**TRECHO SELECIONADO**
------
STJ anula dívida de R$7 bi da Eletronorte com Camargo Corrêa

O Superior Tribunal de Justiça (STH) anulou nesta terça-feira dívida bilionária da Eletronorte, subsidiária da Eletrobrás, com o Consórcio Nacional de Engenheiros e Consultores (CNEC), empresa do Grupo Camargo Corrêa.

REUTERS

20 de outubro de 2009 | 17h58

Por três votos a dois, o tribunal decidiu não reconhecer a indenização aplicada pelo Tribunal de Justiça do Distrito Federal e Territórios (TJDFT) que, em valores atualizados, poderia chegar a 7 bilhões de reais.

De acordo com a assessoria de imprensa do STJ, o voto de desempate do ministro Luiz Fux considerou que o tribunal local impôs uma dívida à Eletronorte a partir de uma premissa contraditória de que a CNEC seria uma empresa não auto-suficiente, o que viola o Código de Processo Civil.

Chamado para desempatar o caso, Fux acompanhou o voto do ministro Herman Benjamin.

A ação movida pela CNEC alega que o contrato fechado com a Eletronorte em 1993 não contemplava a inflação real e os juros adequados para a ocasião. O TJDFT, quando julgou a ação, entendeu ter ocorrido um desequilíbrio econômico-financeiro no acordo e afirmou haver prejuízo para a empresa do Grupo Camargo Corrêa, impondo indenização.

Ainda cabe recurso por parte da CNEC ao próprio STJ. Se os juízes decidirem anular a dívida novamente, a empresa poderá tentar levar o caso ao Supremo Tribunal Federal.
------
**PROBLEMA A RESOLVER**
Reproduza o trecho da notícia sobre a dívida da Eletronorte entre "Chamado para desempatar" e "Supremo Tribunal Federal.", inclusive. Os itens constituem um material independente da notícia.
------
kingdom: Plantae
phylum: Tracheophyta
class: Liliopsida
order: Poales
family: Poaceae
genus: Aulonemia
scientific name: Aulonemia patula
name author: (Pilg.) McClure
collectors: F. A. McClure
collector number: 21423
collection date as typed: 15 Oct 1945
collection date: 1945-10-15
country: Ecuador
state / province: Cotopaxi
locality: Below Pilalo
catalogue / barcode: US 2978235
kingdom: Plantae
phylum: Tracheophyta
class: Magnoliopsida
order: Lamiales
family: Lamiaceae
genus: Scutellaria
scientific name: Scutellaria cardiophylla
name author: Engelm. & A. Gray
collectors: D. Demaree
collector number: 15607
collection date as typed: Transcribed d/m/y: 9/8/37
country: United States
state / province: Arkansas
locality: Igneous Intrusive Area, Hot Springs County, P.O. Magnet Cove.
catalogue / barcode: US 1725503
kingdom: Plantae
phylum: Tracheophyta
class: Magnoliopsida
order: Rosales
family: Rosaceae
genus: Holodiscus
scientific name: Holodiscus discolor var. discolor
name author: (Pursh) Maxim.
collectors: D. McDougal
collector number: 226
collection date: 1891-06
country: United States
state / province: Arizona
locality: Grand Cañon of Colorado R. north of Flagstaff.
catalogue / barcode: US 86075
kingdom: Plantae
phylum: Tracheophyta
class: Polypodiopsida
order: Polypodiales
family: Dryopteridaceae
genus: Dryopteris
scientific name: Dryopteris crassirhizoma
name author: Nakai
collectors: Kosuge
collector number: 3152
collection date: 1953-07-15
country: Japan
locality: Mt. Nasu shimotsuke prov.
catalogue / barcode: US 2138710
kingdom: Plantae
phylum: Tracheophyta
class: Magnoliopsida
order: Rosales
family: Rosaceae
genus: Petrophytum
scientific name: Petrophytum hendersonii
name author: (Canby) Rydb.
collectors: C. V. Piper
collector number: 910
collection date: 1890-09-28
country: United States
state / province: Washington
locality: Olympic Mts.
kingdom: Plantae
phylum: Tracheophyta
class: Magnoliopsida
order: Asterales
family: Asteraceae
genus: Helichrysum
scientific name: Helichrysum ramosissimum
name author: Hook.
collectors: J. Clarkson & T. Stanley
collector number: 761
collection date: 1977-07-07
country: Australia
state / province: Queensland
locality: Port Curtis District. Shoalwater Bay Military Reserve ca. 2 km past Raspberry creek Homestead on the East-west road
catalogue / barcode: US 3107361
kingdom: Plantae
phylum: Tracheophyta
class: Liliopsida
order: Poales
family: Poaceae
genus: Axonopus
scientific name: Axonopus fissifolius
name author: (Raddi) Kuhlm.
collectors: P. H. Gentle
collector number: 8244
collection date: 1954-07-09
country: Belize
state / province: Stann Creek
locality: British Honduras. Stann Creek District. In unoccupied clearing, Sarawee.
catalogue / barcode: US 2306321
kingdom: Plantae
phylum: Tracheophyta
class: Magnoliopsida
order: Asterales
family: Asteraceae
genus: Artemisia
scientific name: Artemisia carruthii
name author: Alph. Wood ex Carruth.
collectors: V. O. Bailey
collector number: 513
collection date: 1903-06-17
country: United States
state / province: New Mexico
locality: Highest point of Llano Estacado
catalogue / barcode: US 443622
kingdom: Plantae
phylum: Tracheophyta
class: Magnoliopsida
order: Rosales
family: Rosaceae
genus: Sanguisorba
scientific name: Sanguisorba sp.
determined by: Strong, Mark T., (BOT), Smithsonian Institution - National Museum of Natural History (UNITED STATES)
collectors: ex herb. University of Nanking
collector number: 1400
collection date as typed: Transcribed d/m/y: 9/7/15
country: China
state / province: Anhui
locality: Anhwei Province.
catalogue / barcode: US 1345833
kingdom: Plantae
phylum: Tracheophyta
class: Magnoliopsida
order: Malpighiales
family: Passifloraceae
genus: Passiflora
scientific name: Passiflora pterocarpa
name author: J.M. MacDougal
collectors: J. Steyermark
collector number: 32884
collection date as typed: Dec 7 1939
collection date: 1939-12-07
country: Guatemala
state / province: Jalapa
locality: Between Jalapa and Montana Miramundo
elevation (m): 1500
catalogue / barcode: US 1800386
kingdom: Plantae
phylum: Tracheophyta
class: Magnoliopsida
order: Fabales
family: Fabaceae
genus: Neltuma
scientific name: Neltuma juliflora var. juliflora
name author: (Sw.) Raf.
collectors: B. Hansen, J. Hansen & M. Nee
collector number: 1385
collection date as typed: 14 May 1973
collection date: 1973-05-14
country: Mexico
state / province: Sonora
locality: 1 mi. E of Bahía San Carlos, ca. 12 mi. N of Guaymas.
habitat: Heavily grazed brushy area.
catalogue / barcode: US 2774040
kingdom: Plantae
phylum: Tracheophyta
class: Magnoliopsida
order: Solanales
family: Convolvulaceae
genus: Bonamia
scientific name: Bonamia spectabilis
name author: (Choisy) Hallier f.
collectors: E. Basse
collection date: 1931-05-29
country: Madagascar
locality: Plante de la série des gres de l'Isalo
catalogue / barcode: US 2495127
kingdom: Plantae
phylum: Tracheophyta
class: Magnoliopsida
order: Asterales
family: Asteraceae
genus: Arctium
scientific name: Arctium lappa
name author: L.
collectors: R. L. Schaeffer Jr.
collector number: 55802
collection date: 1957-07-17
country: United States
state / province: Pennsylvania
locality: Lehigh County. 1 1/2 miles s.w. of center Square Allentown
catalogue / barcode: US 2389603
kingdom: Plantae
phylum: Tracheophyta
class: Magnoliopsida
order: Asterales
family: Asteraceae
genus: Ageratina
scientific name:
------
**RESPOSTA DO EXERCÍCIO**
Chamado para desempatar o caso, Fux acompanhou o voto do ministro Herman Benjamin.

A ação movida pela CNEC alega que o contrato fechado com a Eletronorte em 1993 não contemplava a inflação real e os juros adequados para a ocasião. O TJDFT, quando julgou a ação, entendeu ter ocorrido um desequilíbrio econômico-financeiro no acordo e afirmou haver prejuízo para a empresa do Grupo Camargo Corrêa, impondo indenização.

Ainda cabe recurso por parte da CNEC ao próprio STJ. Se os juízes decidirem anular a dívida novamente, a empresa poderá tentar levar o caso ao Supremo Tribunal Federal.